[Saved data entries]
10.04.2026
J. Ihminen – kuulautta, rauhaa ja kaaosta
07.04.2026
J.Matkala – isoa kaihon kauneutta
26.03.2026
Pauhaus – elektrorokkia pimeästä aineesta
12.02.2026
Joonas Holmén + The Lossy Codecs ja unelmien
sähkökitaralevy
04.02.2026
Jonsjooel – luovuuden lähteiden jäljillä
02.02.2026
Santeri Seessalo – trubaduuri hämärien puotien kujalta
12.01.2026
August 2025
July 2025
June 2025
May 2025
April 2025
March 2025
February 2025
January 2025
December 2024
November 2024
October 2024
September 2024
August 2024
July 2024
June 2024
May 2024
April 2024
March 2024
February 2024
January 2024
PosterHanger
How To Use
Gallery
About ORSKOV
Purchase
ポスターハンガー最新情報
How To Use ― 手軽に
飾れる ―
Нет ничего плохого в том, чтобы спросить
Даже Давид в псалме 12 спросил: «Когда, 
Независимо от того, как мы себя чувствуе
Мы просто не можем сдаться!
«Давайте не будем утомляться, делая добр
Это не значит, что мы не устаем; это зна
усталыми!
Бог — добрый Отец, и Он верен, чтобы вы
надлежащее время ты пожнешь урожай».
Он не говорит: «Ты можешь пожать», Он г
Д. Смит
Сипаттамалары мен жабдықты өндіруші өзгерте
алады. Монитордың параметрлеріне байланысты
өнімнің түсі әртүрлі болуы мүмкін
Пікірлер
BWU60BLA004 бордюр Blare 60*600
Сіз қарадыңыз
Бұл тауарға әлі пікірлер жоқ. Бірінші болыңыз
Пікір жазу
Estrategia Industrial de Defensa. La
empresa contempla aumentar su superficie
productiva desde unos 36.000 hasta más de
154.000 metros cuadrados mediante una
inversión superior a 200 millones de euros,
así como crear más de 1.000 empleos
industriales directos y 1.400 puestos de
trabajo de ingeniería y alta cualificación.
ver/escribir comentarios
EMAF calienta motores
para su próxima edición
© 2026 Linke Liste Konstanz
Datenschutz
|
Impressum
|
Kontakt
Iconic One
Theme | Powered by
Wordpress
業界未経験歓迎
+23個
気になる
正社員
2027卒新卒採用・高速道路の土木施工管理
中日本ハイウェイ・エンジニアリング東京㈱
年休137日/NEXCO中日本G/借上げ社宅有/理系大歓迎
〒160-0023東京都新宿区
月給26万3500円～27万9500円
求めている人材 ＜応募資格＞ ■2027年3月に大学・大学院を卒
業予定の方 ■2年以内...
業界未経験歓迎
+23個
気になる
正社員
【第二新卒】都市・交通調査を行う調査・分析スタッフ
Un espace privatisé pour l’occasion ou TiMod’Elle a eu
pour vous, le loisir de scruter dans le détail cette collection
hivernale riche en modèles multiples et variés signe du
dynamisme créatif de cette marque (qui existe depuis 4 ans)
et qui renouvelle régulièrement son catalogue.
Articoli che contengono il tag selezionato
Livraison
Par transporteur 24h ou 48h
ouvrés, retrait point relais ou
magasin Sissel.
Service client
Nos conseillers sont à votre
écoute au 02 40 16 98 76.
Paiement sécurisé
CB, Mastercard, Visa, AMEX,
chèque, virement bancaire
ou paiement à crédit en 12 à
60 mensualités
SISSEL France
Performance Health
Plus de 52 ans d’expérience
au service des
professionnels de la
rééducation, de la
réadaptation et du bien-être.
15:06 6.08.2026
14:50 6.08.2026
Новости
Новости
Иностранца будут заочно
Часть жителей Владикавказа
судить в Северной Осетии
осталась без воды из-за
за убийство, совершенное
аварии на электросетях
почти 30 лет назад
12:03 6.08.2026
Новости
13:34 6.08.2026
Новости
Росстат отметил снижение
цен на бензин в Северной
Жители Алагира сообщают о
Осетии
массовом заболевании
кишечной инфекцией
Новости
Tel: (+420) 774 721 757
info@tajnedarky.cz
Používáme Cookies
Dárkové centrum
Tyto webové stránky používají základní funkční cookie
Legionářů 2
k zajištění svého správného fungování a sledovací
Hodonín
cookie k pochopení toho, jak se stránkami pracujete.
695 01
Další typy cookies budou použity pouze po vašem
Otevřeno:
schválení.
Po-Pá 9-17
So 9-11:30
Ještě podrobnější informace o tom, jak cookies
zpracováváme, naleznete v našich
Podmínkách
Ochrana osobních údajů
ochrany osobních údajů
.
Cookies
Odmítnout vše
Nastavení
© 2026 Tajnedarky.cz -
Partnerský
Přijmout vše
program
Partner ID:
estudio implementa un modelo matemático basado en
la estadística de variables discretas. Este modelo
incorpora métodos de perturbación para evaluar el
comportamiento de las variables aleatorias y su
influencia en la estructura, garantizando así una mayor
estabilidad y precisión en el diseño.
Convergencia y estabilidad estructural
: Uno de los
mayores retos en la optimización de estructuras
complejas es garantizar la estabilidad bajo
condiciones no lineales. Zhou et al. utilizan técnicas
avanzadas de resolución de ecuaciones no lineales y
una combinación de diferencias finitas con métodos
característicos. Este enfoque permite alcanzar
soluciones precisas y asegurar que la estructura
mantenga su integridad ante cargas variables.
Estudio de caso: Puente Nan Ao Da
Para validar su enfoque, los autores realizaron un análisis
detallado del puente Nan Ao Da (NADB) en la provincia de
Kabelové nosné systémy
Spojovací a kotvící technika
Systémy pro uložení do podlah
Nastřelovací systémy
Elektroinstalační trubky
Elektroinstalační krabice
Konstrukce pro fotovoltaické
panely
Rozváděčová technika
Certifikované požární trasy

=== EXERCISE OBJECTIVE ===
Out of the data above, transcribe exactly and only the lines starting with the line that has "月給26万3500円～27万9500円" and going on through the line that has "rééducation, de la", both included.

=== RESPONSE BELOW ===
月給26万3500円～27万9500円
求めている人材 ＜応募資格＞ ■2027年3月に大学・大学院を卒
業予定の方 ■2年以内...
業界未経験歓迎
+23個
気になる
正社員
【第二新卒】都市・交通調査を行う調査・分析スタッフ
Un espace privatisé pour l’occasion ou TiMod’Elle a eu
pour vous, le loisir de scruter dans le détail cette collection
hivernale riche en modèles multiples et variés signe du
dynamisme créatif de cette marque (qui existe depuis 4 ans)
et qui renouvelle régulièrement son catalogue.
Articoli che contengono il tag selezionato
Livraison
Par transporteur 24h ou 48h
ouvrés, retrait point relais ou
magasin Sissel.
Service client
Nos conseillers sont à votre
écoute au 02 40 16 98 76.
Paiement sécurisé
CB, Mastercard, Visa, AMEX,
chèque, virement bancaire
ou paiement à crédit en 12 à
60 mensualités
SISSEL France
Performance Health
Plus de 52 ans d’expérience
au service des
professionnels de la
rééducation, de la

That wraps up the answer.